-- TASK INSTRUCTIONS --
Reproduce the records below word for word, from the line containing "columns swapped: No. <-> Singer(s)" down to the line containing "in his reign.", with both of those lines included. Leave the pictures out of your answer.

-- RECORD EXTRACTS --
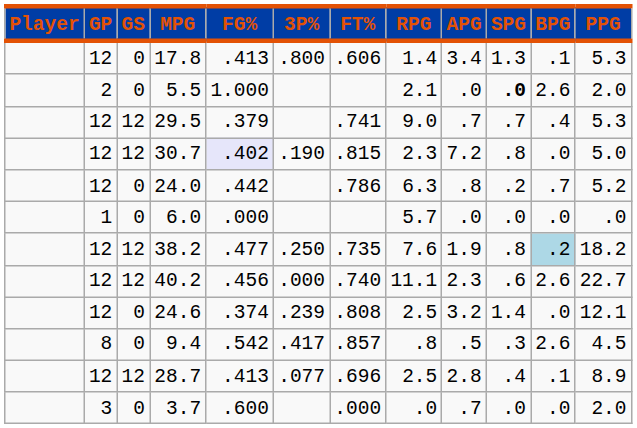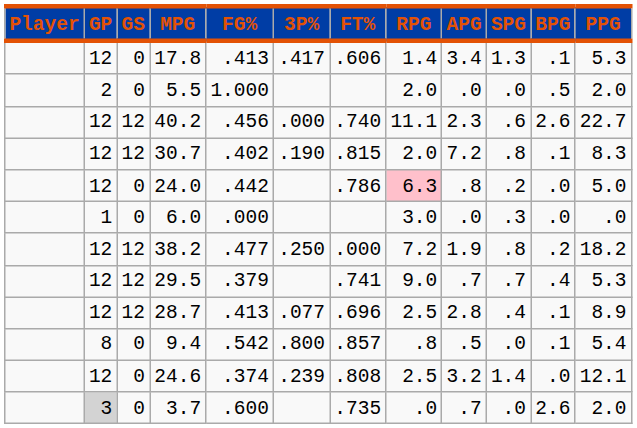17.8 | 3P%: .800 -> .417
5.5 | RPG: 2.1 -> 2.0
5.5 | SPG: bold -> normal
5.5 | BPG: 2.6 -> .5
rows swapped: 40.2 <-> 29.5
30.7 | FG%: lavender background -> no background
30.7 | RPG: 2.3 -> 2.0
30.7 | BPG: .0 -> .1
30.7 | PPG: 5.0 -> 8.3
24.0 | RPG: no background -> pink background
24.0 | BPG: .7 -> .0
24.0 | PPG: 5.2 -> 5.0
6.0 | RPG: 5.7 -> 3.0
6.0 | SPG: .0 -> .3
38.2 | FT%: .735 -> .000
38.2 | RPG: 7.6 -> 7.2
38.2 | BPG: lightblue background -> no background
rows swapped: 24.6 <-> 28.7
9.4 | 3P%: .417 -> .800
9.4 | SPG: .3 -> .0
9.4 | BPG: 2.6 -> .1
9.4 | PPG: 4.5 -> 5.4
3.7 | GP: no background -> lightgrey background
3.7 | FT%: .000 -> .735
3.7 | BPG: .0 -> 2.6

--

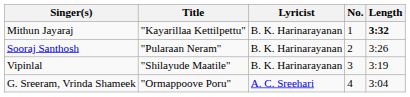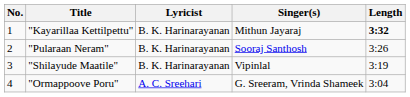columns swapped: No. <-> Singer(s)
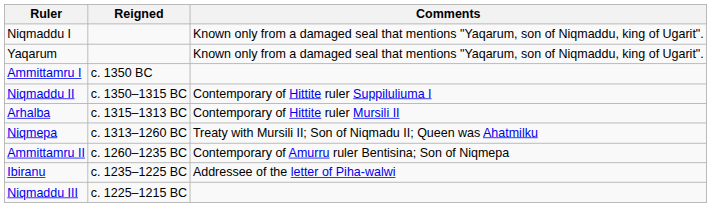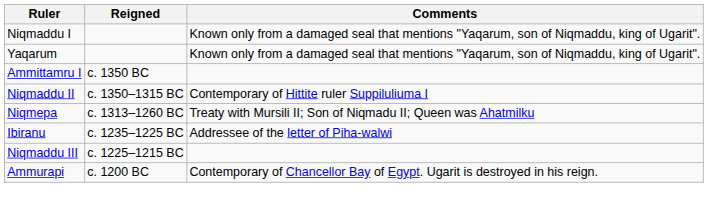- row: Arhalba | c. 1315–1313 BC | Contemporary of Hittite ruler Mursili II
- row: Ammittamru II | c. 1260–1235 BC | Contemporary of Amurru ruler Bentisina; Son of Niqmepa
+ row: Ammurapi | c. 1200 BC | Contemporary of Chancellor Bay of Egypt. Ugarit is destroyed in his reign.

==

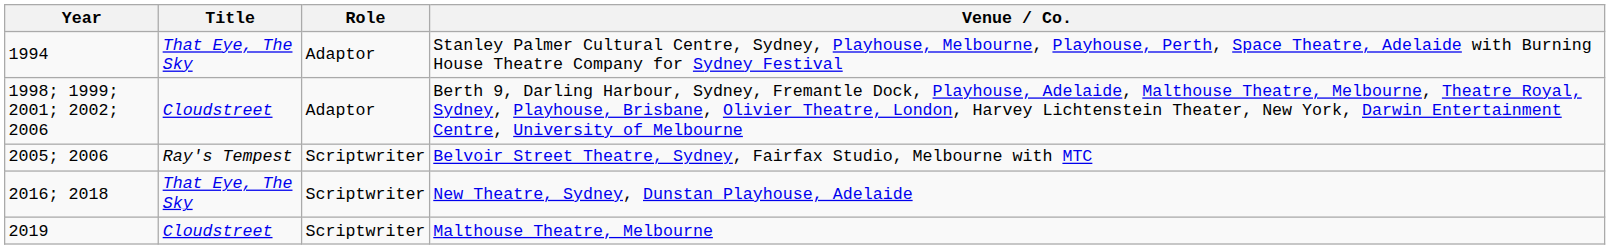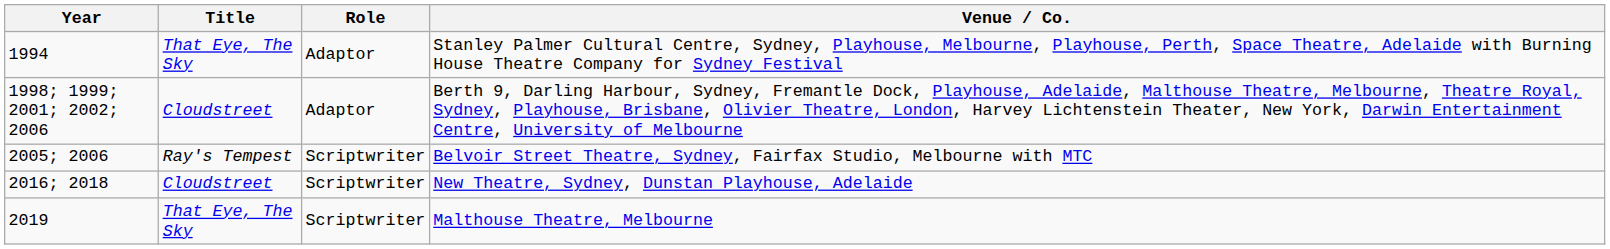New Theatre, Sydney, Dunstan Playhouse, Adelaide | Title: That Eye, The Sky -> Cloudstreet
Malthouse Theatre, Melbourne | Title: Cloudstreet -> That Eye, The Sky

-- FINAL RESULT --
columns swapped: No. <-> Singer(s)
- row: Arhalba | c. 1315–1313 BC | Contemporary of Hittite ruler Mursili II
- row: Ammittamru II | c. 1260–1235 BC | Contemporary of Amurru ruler Bentisina; Son of Niqmepa
+ row: Ammurapi | c. 1200 BC | Contemporary of Chancellor Bay of Egypt. Ugarit is destroyed in his reign.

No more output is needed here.